[RAW DATA]

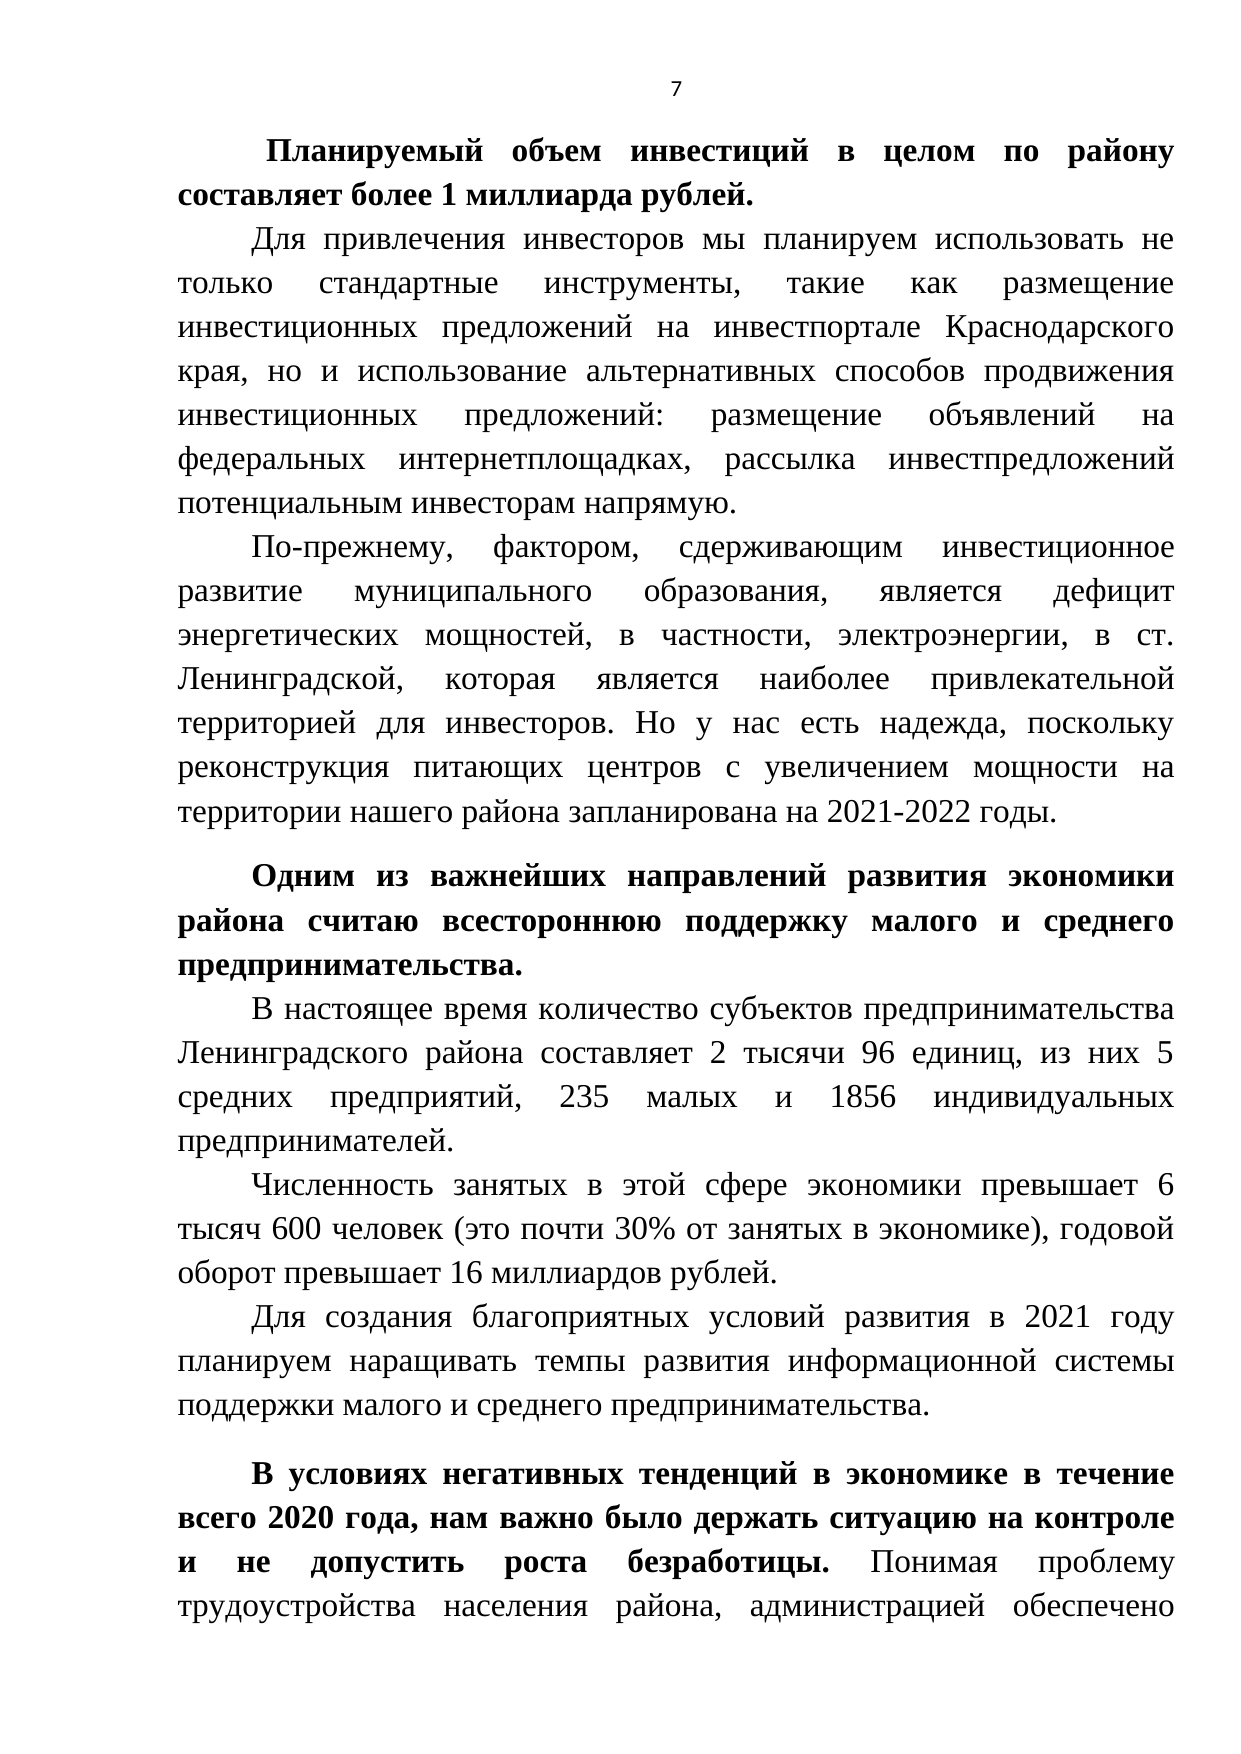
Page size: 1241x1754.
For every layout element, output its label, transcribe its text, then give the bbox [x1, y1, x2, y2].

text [177, 1453, 1175, 1586]
text Численность занятых в этой сфере экономики превышает 6 тысяч 600 человек (это почти 30% от занятых в экономике), годовой оборот превышает 16 миллиардов рублей. [177, 1164, 1175, 1291]
text По-прежнему, фактором, сдерживающим инвестиционное развитие муниципального образования, является дефицит энергетических мощностей, в частности, электроэнергии, в ст. Ленинградской, которая является наиболее привлекательной территорией для инвесторов. Но у нас есть надежда, поскольку реконструкция питающих центров с увеличением мощности на территории нашего района запланирована на 2021-2022 годы. [177, 526, 1175, 829]
text Планируемый объем инвестиций в целом по району составляет более 1 миллиарда рублей. [177, 130, 1175, 212]
text Для привлечения инвесторов мы планируем использовать не только стандартные инструменты, такие как размещение инвестиционных предложений на инвестпортале Краснодарского края, но и использование альтернативных способов продвижения инвестиционных предложений: размещение объявлений на федеральных интернетплощадках, рассылка инвестпредложений потенциальным инвесторам напрямую. [177, 218, 1175, 521]
text В настоящее время количество субъектов предпринимательства Ленинградского района составляет 2 тысячи 96 единиц, из них 5 средних предприятий, 235 малых и 1856 индивидуальных предпринимателей. [177, 988, 1175, 1158]
text Для создания благоприятных условий развития в 2021 году планируем наращивать темпы развития информационной системы поддержки малого и среднего предпринимательства. [177, 1296, 1175, 1423]
text Одним из важнейших направлений развития экономики района считаю всестороннюю поддержку малого и среднего предпринимательства. [177, 856, 1175, 982]
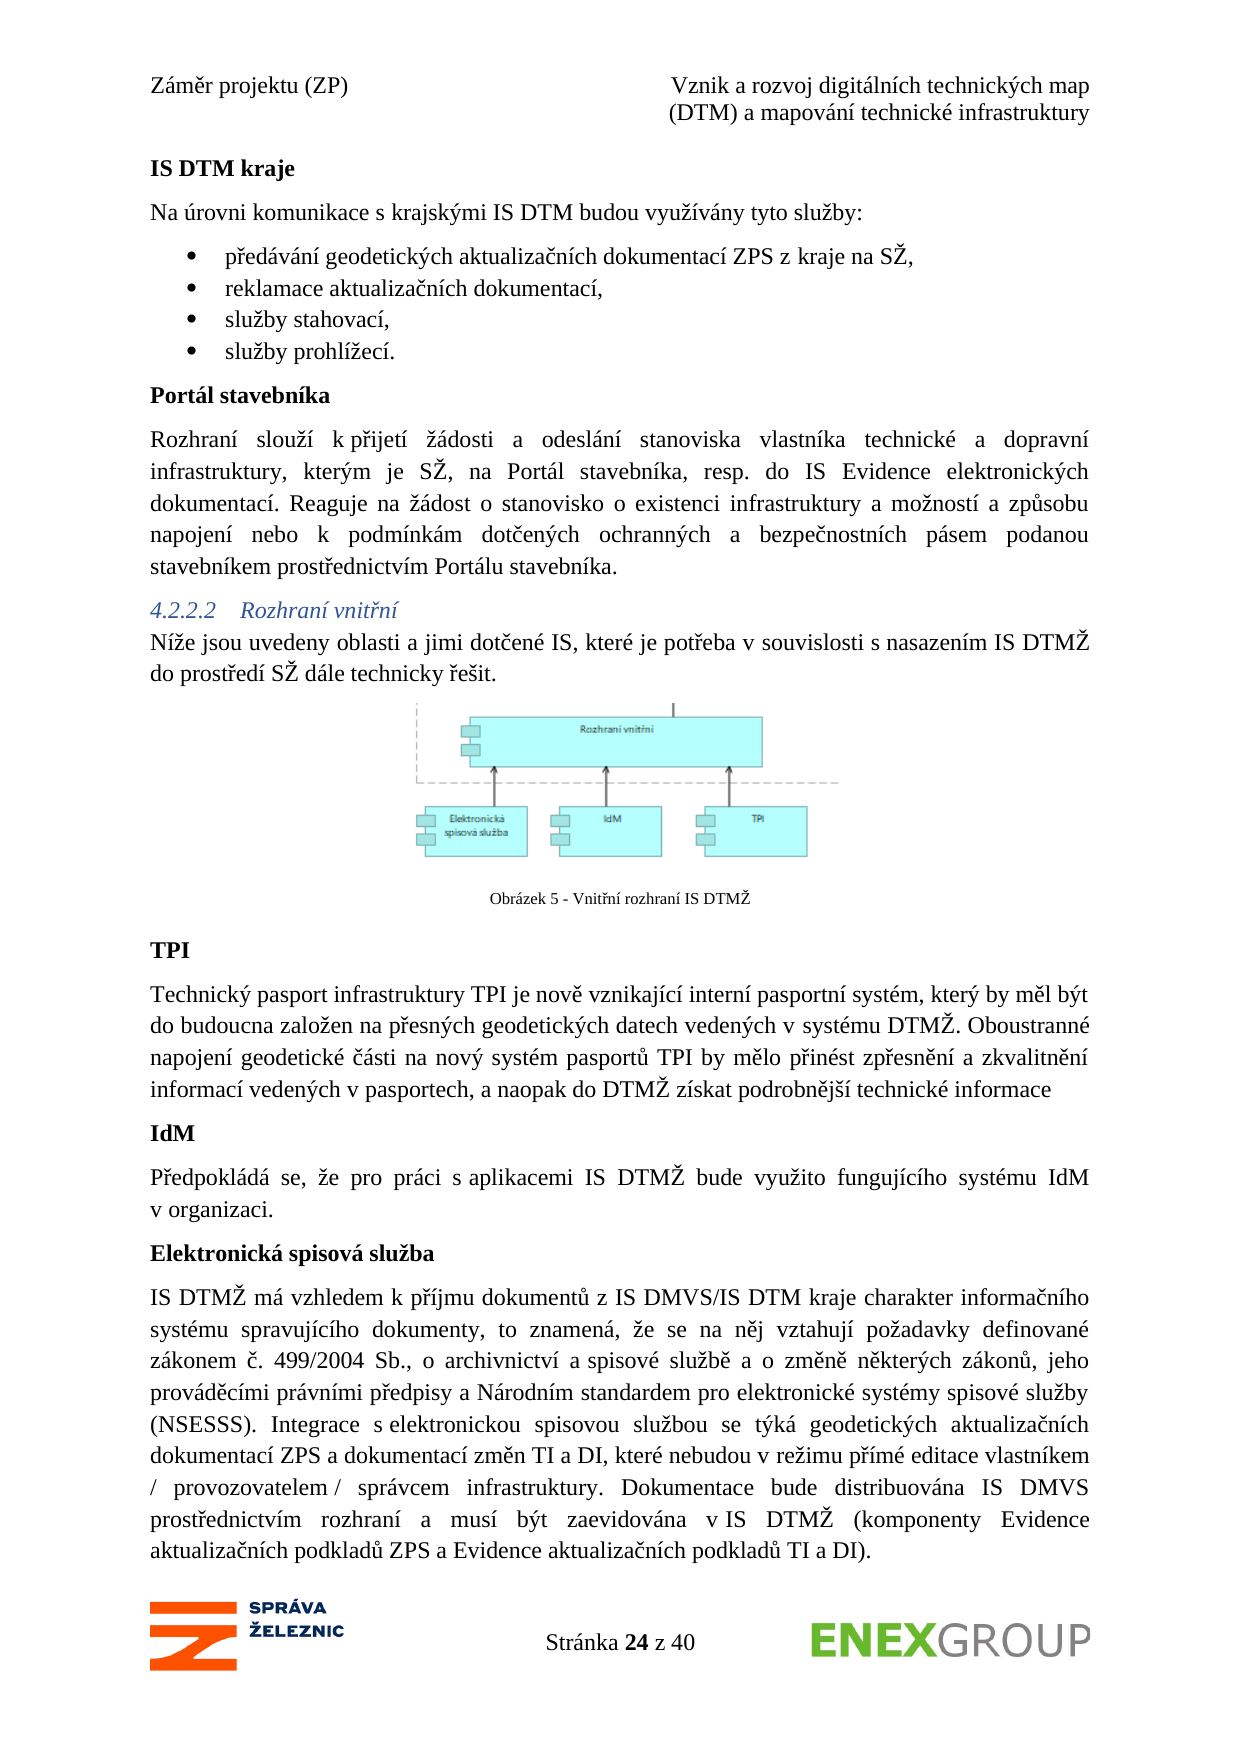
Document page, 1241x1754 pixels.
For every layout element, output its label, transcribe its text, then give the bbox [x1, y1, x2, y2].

subtitle Rozhraní vnitřní [150, 596, 1090, 624]
text Na úrovni komunikace s krajskými IS DTM budou využívány tyto služby: [150, 198, 1090, 225]
text TPI [150, 936, 1090, 963]
picture [150, 1598, 344, 1671]
text IdM [150, 1119, 1090, 1147]
text Předpokládá se, že pro práci s aplikacemi IS DTMŽ bude využito fungujícího systému IdM v organizaci. [150, 1163, 1090, 1222]
picture [401, 703, 840, 872]
text IS DTM kraje [150, 154, 1090, 181]
text Obrázek 5 - Vnitřní rozhraní IS DTMŽ [150, 889, 1090, 908]
text Elektronická spisová služba [150, 1239, 1090, 1267]
text Portál stavebníka [150, 381, 1090, 409]
text Níže jsou uvedeny oblasti a jimi dotčené IS, které je potřeba v souvislosti s nasazením IS DTMŽ do prostředí SŽ dále technicky řešit. [150, 628, 1090, 687]
list reklamace aktualizačních dokumentací, [187, 274, 1090, 301]
text Rozhraní slouží k přijetí žádosti a odeslání stanoviska vlastníka technické a dopravní infrastruktury, kterým je SŽ, na Portál stavebníka, resp. do IS Evidence elektronických dokumentací. Reaguje na žádost o stanovisko o existenci infrastruktury a možností a způsobu napojení nebo k podmínkám dotčených ochranných a bezpečnostních pásem podanou stavebníkem prostřednictvím Portálu stavebníka. [150, 425, 1090, 579]
picture [811, 1623, 1091, 1659]
text IS DTMŽ má vzhledem k příjmu dokumentů z IS DMVS/IS DTM kraje charakter informačního systému spravujícího dokumenty, to znamená, že se na něj vztahují požadavky definované zákonem č. 499/2004 Sb., o archivnictví a spisové službě a o změně některých zákonů, jeho prováděcími právními předpisy a Národním standardem pro elektronické systémy spisové služby (NSESSS). Integrace s elektronickou spisovou službou se týká geodetických aktualizačních dokumentací ZPS a dokumentací změn TI a DI, které nebudou v režimu přímé editace vlastníkem / provozovatelem / správcem infrastruktury. Dokumentace bude distribuována IS DMVS prostřednictvím rozhraní a musí být zaevidována v IS DTMŽ (komponenty Evidence aktualizačních podkladů ZPS a Evidence aktualizačních podkladů TI a DI). [150, 1283, 1090, 1564]
list předávání geodetických aktualizačních dokumentací ZPS z kraje na SŽ, [187, 242, 1090, 269]
list služby prohlížecí. [187, 337, 1090, 364]
text Technický pasport infrastruktury TPI je nově vznikající interní pasportní systém, který by měl být do budoucna založen na přesných geodetických datech vedených v systému DTMŽ. Oboustranné napojení geodetické části na nový systém pasportů TPI by mělo přinést zpřesnění a zkvalitnění informací vedených v pasportech, a naopak do DTMŽ získat podrobnější technické informace [150, 980, 1090, 1102]
list služby stahovací, [187, 305, 1090, 333]
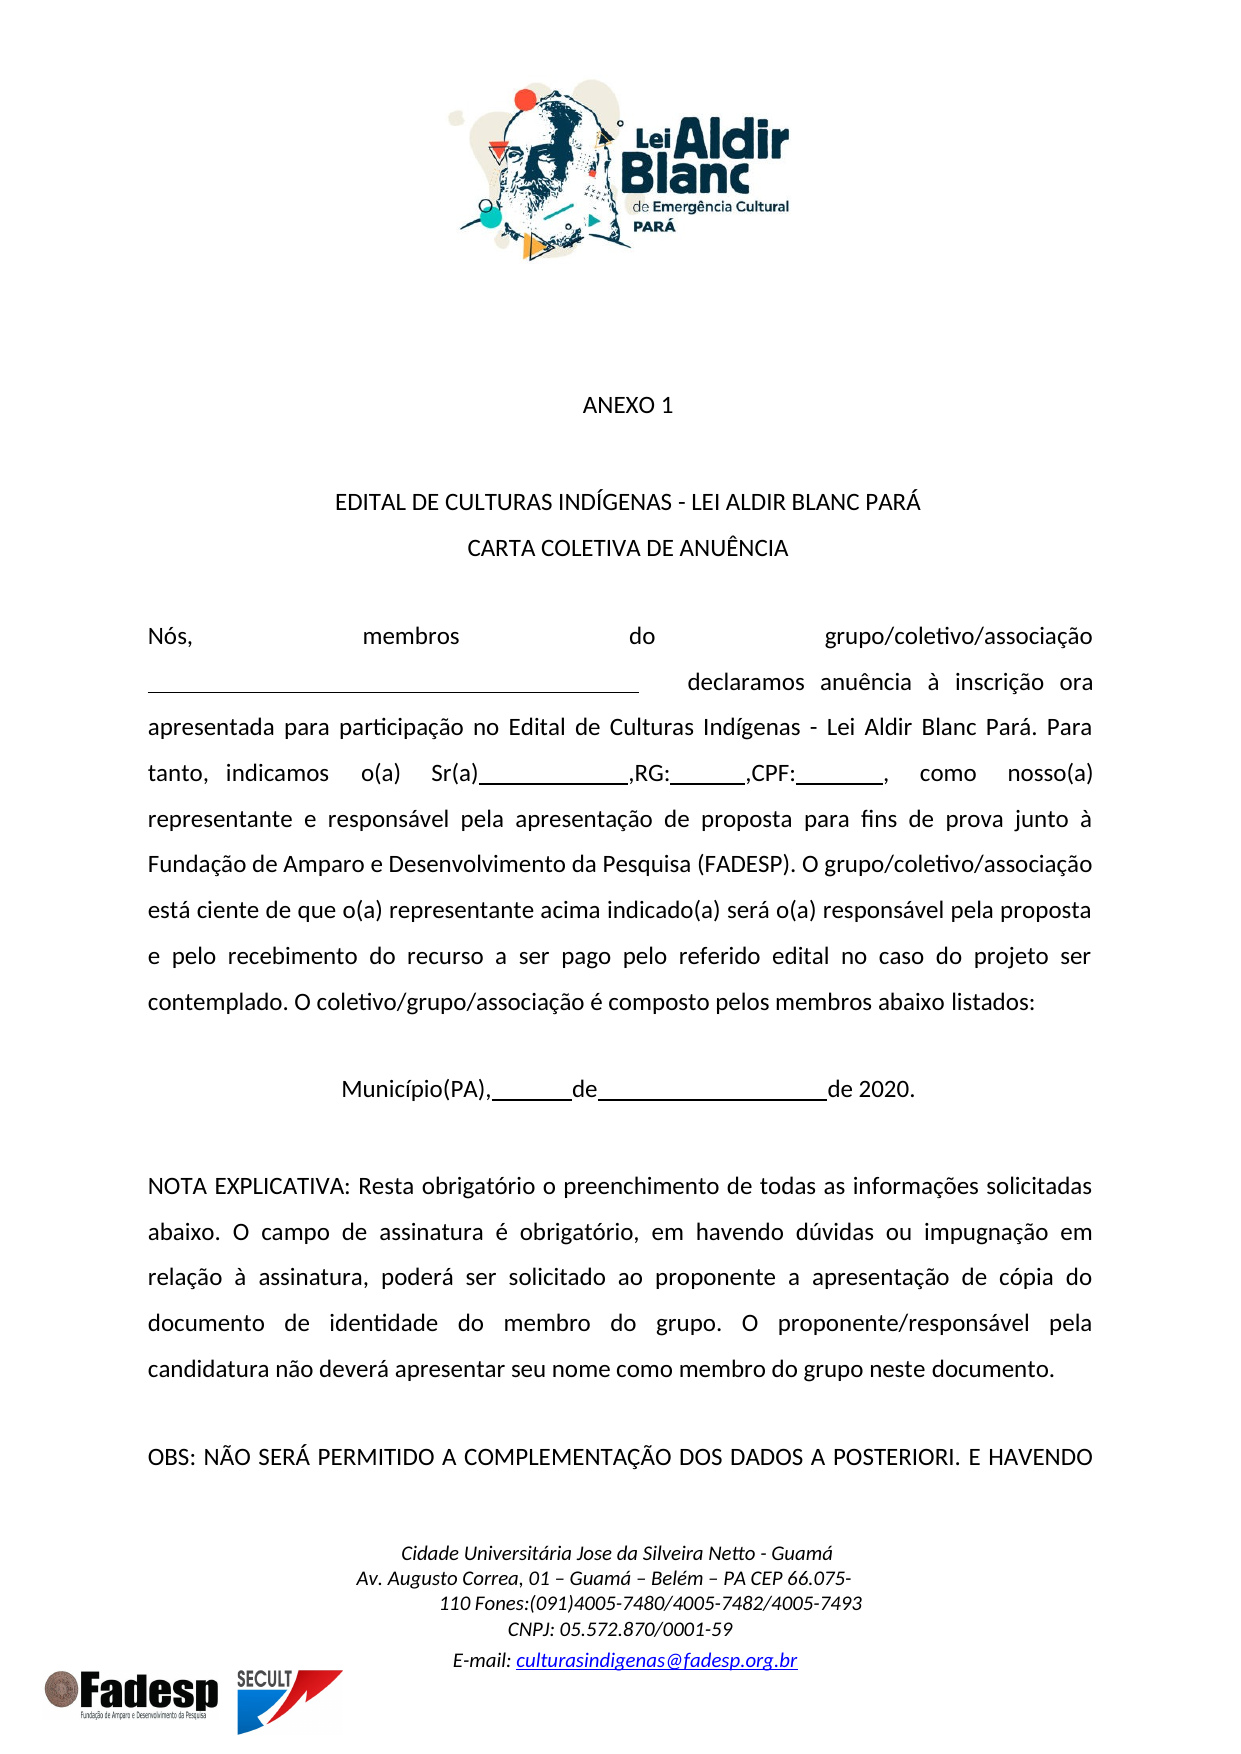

[/RAW DATA]

▸ **TASK GOAL**
Your answer must be every line from the listing above that holds the string "среднего".

▸ **FINISHED EXERCISE**
text Для создания благоприятных условий развития в 2021 году планируем наращивать темпы развития информационной системы поддержки малого и среднего предпринимательства. [177, 1296, 1175, 1423]
text Одним из важнейших направлений развития экономики района считаю всестороннюю поддержку малого и среднего предпринимательства. [177, 856, 1175, 982]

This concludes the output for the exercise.